--- Data for this exercise ---

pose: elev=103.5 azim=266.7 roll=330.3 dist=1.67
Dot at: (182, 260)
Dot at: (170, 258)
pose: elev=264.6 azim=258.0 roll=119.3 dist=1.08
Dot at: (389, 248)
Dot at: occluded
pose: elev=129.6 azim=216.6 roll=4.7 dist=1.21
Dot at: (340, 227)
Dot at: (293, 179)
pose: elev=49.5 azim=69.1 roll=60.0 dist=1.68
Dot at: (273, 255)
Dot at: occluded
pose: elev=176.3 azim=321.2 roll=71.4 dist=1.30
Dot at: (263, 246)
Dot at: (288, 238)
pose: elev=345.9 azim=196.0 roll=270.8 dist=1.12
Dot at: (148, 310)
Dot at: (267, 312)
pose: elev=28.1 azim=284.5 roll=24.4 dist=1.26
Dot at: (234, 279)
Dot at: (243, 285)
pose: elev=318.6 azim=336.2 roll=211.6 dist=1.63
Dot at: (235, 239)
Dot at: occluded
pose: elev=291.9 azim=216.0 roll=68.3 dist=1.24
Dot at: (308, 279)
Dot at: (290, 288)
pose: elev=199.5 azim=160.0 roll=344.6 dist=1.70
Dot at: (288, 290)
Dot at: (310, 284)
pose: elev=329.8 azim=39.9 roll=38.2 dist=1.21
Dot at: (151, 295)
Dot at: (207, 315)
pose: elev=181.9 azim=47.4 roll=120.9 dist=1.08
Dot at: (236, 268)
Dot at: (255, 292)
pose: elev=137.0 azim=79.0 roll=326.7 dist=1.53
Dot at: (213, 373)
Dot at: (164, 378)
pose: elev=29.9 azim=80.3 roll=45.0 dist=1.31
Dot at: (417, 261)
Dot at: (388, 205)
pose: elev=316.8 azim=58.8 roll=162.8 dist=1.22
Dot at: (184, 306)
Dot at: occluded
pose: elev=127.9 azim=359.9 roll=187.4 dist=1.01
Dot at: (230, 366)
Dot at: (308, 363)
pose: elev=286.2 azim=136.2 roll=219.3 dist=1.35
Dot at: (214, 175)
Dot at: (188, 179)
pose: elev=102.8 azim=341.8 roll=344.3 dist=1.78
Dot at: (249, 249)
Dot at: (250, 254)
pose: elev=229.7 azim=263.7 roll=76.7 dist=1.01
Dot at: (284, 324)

---

Format each line of the rows above as a JSON list of strings, one string per line, with blank lines left out.

◆ Right answer ◆
[
  "pose: elev=103.5 azim=266.7 roll=330.3 dist=1.67",
  "Dot at: (182, 260)",
  "Dot at: (170, 258)",
  "pose: elev=264.6 azim=258.0 roll=119.3 dist=1.08",
  "Dot at: (389, 248)",
  "Dot at: occluded",
  "pose: elev=129.6 azim=216.6 roll=4.7 dist=1.21",
  "Dot at: (340, 227)",
  "Dot at: (293, 179)",
  "pose: elev=49.5 azim=69.1 roll=60.0 dist=1.68",
  "Dot at: (273, 255)",
  "Dot at: occluded",
  "pose: elev=176.3 azim=321.2 roll=71.4 dist=1.30",
  "Dot at: (263, 246)",
  "Dot at: (288, 238)",
  "pose: elev=345.9 azim=196.0 roll=270.8 dist=1.12",
  "Dot at: (148, 310)",
  "Dot at: (267, 312)",
  "pose: elev=28.1 azim=284.5 roll=24.4 dist=1.26",
  "Dot at: (234, 279)",
  "Dot at: (243, 285)",
  "pose: elev=318.6 azim=336.2 roll=211.6 dist=1.63",
  "Dot at: (235, 239)",
  "Dot at: occluded",
  "pose: elev=291.9 azim=216.0 roll=68.3 dist=1.24",
  "Dot at: (308, 279)",
  "Dot at: (290, 288)",
  "pose: elev=199.5 azim=160.0 roll=344.6 dist=1.70",
  "Dot at: (288, 290)",
  "Dot at: (310, 284)",
  "pose: elev=329.8 azim=39.9 roll=38.2 dist=1.21",
  "Dot at: (151, 295)",
  "Dot at: (207, 315)",
  "pose: elev=181.9 azim=47.4 roll=120.9 dist=1.08",
  "Dot at: (236, 268)",
  "Dot at: (255, 292)",
  "pose: elev=137.0 azim=79.0 roll=326.7 dist=1.53",
  "Dot at: (213, 373)",
  "Dot at: (164, 378)",
  "pose: elev=29.9 azim=80.3 roll=45.0 dist=1.31",
  "Dot at: (417, 261)",
  "Dot at: (388, 205)",
  "pose: elev=316.8 azim=58.8 roll=162.8 dist=1.22",
  "Dot at: (184, 306)",
  "Dot at: occluded",
  "pose: elev=127.9 azim=359.9 roll=187.4 dist=1.01",
  "Dot at: (230, 366)",
  "Dot at: (308, 363)",
  "pose: elev=286.2 azim=136.2 roll=219.3 dist=1.35",
  "Dot at: (214, 175)",
  "Dot at: (188, 179)",
  "pose: elev=102.8 azim=341.8 roll=344.3 dist=1.78",
  "Dot at: (249, 249)",
  "Dot at: (250, 254)",
  "pose: elev=229.7 azim=263.7 roll=76.7 dist=1.01",
  "Dot at: (284, 324)"
]